B. La caractérisation du délit et du lien de causalité
Le juge administratif vérifie ensuite si les dommages invoqués résultent d’un crime ou d’un délit commis à force ouverte contre les biens d’autrui. L’arrêt précise que les vitrines ont été endommagées par de nombreux impacts, ce qui caractérise « le délit de destruction d’un bien appartenant à autrui ». La preuve du lien de causalité est établie par la concomitance géographique et temporelle entre les dégradations et le passage du cortège revendicatif. La Cour retient que les victimes ont apporté des éléments probants, malgré les erreurs matérielles signalées sur certaines factures de réparation produites. Les magistrats considèrent que les sociétés requérantes ont valablement imputé les dommages aux agissements des manifestants présents dans l’avenue de Laon.

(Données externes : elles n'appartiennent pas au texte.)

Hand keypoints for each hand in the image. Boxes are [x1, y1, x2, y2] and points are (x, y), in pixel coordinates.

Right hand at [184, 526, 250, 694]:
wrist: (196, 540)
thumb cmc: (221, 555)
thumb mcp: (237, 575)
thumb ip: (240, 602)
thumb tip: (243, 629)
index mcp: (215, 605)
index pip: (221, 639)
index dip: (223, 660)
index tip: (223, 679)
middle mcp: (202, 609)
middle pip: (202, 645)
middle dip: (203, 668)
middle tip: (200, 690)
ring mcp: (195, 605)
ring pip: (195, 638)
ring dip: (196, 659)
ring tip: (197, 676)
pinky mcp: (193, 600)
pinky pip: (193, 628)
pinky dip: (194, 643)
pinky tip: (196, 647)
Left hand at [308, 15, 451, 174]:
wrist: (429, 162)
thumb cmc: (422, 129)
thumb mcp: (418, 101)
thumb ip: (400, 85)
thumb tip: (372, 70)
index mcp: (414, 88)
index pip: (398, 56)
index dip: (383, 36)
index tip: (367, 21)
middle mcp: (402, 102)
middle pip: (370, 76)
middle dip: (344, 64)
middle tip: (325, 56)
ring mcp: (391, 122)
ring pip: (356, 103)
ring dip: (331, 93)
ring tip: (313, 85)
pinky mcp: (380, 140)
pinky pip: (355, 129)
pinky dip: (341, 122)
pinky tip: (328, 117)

L’affirmation de ce principe de responsabilité permet dorénavant à la juridiction de se prononcer sur l’évaluation précise des préjudices matériels subis par les victimes.

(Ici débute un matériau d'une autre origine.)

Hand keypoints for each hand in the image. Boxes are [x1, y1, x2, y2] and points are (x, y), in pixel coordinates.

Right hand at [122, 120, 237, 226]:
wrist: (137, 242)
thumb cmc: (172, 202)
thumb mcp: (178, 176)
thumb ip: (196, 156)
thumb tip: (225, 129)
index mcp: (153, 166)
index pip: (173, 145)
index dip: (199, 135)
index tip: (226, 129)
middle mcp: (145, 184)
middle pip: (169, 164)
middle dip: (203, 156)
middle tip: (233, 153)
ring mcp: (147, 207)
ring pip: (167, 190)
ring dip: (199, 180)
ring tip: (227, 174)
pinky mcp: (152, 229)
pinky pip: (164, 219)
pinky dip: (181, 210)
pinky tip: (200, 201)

II. La détermination de l’étendue du préjudice indemnisable
L’indemnisation des victimes par la personne publique obéit à des règles de preuve rigoureuses destinées à vérifier la réalité et l’étendue des dommages allégués. La Cour administrative d’appel de Nancy définit le périmètre des dépenses remboursables avant de préciser les modalités de calcul des intérêts dus aux requérants.

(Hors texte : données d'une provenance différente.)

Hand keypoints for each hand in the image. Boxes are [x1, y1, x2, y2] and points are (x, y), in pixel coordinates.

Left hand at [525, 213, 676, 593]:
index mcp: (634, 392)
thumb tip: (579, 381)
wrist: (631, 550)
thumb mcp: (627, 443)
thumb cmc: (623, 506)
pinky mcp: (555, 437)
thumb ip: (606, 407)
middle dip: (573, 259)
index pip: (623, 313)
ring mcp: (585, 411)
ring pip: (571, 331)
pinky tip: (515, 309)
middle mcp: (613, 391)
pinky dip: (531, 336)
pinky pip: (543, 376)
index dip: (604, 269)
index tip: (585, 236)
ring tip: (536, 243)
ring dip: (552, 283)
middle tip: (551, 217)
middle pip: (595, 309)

A. La restriction du droit à réparation aux dommages directs et certains
Le droit à indemnisation sur le fondement de la responsabilité sans faute de la puissance publique est strictement encadré par la jurisprudence du juge administratif. La Cour de Nancy énonce que « ne peuvent donner lieu à réparation que les dommages résultant de manière directe et certaine de crimes ou délits ». Elle procède à une analyse rigoureuse des factures présentées pour écarter les dépenses dont le lien avec le rassemblement n’est pas démontré. Certains postes de réparation, comme des châssis ou des vitrages spécifiques, sont ainsi validés car ils correspondent précisément aux dégradations constatées. Les autres frais engagés par les victimes ne font l’objet d’aucune indemnisation faute de démonstration d’un lien certain avec les évènements contestataires. Cette exigence de certitude protège les finances publiques contre des demandes d’indemnisation globalisées ou insuffisamment justifiées par les compagnies d’assurances subrogées.
B. Les modalités d’indemnisation et le régime des intérêts
L’arrêt statue enfin sur la subrogation de l’assureur dans les droits des victimes et sur le versement des sommes dues par l’autorité administrative. La Cour administrative d’appel de Nancy condamne la personne publique à verser des indemnités principales assorties des intérêts au taux légal dès la demande. Les magistrats font droit à la demande de capitalisation des intérêts, précisant que celle-ci « peut être demandée à tout moment devant le juge ». Cette capitalisation prend effet à compter de la date anniversaire de la demande indemnitaire initiale, conformément aux règles générales applicables au contentieux. Les sociétés propriétaires et locataires obtiennent également le remboursement des franchises restées à leur charge après l’indemnisation versée par leur propre compagnie d’assurance. La décision annule intégralement le jugement de première instance et met à la charge de la puissance publique les frais liés à l’instance.